# TEXT SECTION

Dear Ms. Moak:
This is in response to your request for an advisory
opinion under Title I of the Employee Retirement Income Security Act of
1974 (ERISA). Specifically, you request guidance as to the permissibility
of (1) amending the Trust for WSWA Sponsored Welfare Plans (Trust or Plan)
to permit its remaining assets to be transferred to an organization exempt
from tax under section 501(c)(3) of the Internal Revenue Code of 1986
(Code), as amended, and (2) subsequent to the termination of the Plan,
transferring such assets to such an organization that is not a party in
interest under section 3(14) of ERISA.
You represent that the Wine and Spirits Wholesalers of
America, Inc. (WSWA) originally established the Trust on May 19, 1975.
WSWA is the sponsor of the Trust, a multiple employer welfare arrangement
that provides health, hospital, disability, and death benefits to
employees of various employers in the wine and spirits wholesale industry.
The Insurance Committee is the named fiduciary of the Trust.
The Plan combined two existing plans, one that provided
life, medical, and hospital income (Health Plan),(1)

# WHAT TO PRODUCE
Reproduce verbatim the stretch of the advisory opinion letter above from "The Insurance Committee" through "income (Health Plan),(1)".

# DATA EXTRACTS
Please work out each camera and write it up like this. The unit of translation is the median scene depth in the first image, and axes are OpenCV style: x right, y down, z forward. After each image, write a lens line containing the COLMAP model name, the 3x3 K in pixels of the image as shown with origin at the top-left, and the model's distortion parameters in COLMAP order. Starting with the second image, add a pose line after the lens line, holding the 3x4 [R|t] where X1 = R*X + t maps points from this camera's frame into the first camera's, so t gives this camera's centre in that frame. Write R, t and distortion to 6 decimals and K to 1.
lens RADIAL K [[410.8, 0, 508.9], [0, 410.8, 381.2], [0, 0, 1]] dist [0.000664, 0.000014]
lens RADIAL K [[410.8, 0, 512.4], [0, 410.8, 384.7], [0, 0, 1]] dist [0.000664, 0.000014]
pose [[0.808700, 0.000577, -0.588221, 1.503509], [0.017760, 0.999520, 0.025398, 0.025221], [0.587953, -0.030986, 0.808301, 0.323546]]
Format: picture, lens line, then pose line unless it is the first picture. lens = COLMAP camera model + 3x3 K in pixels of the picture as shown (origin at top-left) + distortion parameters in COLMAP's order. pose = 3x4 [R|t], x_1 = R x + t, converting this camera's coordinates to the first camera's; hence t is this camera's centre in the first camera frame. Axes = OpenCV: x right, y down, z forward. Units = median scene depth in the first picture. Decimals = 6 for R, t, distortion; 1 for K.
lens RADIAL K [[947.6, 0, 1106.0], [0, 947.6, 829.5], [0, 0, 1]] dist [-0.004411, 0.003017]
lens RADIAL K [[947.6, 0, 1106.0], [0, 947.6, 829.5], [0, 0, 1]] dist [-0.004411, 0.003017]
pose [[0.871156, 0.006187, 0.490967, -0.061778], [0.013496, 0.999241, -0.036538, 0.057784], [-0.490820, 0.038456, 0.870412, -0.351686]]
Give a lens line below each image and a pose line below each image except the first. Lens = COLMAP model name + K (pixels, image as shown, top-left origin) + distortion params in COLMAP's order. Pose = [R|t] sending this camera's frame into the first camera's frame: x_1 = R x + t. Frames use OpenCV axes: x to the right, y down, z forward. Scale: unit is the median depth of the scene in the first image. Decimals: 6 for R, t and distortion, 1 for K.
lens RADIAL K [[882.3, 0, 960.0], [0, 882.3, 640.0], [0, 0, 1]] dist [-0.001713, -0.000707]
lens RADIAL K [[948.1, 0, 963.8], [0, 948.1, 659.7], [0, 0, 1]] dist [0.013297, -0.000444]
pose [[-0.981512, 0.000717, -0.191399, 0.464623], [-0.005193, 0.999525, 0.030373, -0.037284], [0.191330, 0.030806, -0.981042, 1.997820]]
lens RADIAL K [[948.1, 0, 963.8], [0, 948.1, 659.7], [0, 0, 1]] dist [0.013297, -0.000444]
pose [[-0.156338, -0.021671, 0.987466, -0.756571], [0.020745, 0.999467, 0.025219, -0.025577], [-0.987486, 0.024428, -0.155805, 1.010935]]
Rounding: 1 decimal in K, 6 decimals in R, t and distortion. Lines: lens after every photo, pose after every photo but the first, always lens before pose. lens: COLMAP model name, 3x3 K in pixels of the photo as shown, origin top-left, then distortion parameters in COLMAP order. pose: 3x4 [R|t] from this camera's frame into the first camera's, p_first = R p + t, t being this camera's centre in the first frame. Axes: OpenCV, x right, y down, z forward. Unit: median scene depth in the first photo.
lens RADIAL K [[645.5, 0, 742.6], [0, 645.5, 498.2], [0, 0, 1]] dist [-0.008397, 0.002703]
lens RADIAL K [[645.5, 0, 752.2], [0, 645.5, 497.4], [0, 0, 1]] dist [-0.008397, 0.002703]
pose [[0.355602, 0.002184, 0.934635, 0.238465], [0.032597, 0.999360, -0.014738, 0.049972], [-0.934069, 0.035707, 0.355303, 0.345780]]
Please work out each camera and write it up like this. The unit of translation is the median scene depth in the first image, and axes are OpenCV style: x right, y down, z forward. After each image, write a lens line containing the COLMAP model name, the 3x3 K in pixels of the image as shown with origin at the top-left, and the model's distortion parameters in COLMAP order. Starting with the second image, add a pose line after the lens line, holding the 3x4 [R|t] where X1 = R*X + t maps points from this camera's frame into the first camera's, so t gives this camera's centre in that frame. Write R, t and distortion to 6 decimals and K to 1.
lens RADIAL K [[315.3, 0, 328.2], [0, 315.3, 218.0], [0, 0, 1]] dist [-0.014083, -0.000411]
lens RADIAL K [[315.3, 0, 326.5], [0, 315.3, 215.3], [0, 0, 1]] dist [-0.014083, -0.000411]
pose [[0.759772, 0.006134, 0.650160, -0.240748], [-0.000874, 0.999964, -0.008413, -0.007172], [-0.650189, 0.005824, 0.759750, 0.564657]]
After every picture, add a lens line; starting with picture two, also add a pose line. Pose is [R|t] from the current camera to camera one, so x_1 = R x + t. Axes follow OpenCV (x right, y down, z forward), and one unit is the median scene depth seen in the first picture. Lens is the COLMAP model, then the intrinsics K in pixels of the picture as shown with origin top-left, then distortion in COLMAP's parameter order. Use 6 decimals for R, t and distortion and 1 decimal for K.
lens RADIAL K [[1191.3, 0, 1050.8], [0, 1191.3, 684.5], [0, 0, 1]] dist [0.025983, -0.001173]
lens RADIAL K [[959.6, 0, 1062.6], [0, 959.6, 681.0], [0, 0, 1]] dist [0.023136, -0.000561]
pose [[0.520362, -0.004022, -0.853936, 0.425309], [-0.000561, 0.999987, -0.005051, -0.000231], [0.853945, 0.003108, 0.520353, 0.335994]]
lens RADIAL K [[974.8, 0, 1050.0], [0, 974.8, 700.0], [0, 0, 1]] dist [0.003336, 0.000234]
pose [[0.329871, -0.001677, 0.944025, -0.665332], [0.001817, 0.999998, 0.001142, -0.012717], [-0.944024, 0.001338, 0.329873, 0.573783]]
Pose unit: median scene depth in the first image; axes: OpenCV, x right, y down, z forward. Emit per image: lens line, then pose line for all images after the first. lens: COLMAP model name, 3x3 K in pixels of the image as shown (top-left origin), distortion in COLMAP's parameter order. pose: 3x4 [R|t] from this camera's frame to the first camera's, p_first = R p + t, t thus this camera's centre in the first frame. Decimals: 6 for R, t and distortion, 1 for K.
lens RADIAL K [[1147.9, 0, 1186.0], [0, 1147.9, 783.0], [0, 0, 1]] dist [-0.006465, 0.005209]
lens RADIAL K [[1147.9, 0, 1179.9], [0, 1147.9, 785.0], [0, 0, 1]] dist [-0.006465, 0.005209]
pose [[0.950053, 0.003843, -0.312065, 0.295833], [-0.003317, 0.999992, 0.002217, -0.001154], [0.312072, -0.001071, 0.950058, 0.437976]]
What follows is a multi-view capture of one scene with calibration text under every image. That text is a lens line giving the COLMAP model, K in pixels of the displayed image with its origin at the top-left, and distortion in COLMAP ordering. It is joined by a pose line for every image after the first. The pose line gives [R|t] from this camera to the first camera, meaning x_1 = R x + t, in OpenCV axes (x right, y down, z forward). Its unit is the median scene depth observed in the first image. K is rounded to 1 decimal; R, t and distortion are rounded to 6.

# TASK OUTPUT
The Insurance Committee is the named fiduciary of the Trust.
The Plan combined two existing plans, one that provided
life, medical, and hospital income (Health Plan),(1)